Extracts from -
ACT Government Genealogy Project
Our Kin Our Country
August 2012 Report
Dr Chris Bourke MLA
Minister for Aboriginal and Torres Strait Islander Affairs
According to early (European) settler accounts the Limestone Plains and woodland slopes were rich in native game: emus, kangaroos, snakes, lizards on land. Aboriginal people made toeholds in trees and climbed them to catch possums. The rivers, ponds and flood plains promoted bird life: wild turkey, emu, wood ducks, black ducks, and teal. There were numerous plants such as the yam daisy. The comb and honey of the native bees could be found in tree hollows.
In the open forests of scribbly and brittle gum, with its grassy understorey, there were wild turkey, koalas, snakes, lizards and bandicoots which would probably been caught while foraging for vegetable foods. They were easily roasted straight on the hot coals. Rich oily meat of goannas and emus and the pork-like white meat of echidnas were still eaten until the 1940s. The mountain streams were full of yellow belly, platypus, spiny crayfish, yabbies, and mountain cod.
Medium-sized lowland (aboriginal) camps occur in a lineal pattern along riverbanks of the Molonglo and Murrumbidgee Rivers, and Ginninderra and Tuggeranong Creeks.
Early ‘pioneers’ weren’t keen for their cattle to share the grasslands with native plants and animals. Vegetation was cleared, native game was culled and pastures restocked with thousands of sheep, cattle and horse. Rabbits, foxes and new breeds of dogs were introduced. Trees had been felled to clear the land for grazing and to be used as timber for fencing and building. The landscape was also affected by heavy grazing and erosion on hillsides which had lost trees.

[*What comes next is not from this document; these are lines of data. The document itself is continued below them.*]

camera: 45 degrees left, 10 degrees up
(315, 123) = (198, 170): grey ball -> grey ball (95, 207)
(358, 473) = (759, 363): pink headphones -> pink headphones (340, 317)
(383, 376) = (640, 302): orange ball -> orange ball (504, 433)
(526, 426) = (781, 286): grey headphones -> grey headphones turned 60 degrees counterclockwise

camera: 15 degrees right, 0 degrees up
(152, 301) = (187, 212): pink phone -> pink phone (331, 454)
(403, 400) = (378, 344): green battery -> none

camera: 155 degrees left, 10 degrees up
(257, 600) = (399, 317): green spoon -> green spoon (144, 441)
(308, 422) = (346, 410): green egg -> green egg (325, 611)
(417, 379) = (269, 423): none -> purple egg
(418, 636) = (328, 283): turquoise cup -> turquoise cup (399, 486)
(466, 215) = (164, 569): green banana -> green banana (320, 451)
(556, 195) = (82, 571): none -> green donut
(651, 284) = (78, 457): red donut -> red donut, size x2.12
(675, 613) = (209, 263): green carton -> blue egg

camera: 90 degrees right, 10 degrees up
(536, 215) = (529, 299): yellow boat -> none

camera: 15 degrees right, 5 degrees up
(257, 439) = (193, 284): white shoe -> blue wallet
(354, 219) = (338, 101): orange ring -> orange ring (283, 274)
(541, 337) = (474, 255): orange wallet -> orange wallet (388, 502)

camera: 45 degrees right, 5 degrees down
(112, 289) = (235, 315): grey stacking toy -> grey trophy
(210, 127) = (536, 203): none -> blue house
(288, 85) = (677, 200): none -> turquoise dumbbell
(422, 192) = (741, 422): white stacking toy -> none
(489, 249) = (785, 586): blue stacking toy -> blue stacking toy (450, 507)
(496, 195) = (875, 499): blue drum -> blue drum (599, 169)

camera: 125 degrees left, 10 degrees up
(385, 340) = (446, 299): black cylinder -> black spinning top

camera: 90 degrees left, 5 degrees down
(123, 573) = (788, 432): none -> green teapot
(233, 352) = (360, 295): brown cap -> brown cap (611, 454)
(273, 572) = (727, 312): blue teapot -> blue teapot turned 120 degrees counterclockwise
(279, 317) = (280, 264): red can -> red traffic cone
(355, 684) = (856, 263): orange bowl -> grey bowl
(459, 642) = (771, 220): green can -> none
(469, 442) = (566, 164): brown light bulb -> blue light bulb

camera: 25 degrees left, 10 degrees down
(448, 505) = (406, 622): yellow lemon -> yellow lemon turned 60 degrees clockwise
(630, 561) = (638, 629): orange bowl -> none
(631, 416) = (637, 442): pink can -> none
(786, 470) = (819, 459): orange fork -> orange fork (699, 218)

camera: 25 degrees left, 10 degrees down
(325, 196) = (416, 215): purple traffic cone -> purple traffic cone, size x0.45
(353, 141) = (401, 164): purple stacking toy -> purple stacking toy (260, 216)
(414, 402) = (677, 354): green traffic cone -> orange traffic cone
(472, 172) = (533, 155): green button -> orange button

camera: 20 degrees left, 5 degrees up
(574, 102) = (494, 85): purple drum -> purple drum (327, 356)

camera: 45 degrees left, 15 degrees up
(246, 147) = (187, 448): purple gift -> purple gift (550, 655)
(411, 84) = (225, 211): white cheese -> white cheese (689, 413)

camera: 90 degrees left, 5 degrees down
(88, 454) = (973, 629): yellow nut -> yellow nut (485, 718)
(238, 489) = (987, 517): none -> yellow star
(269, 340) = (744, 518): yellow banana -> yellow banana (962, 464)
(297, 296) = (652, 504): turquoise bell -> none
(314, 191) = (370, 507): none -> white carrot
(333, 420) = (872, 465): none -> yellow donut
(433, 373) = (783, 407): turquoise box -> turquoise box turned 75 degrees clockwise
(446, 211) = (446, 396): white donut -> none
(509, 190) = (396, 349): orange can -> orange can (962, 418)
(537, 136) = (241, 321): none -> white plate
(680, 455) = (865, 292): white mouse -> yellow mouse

Not only had Aboriginal people been forced from their hunting grounds, but the animals which they had relied on were also being hunted or poisoned almost to extinction. Dingoes were wiped out with Strychnine at Ginninderra station. Widespread culling of thousands of native animals in the Canberra region took place from the mid-1800s, leading to the extinction of species such as the red rock wallaby.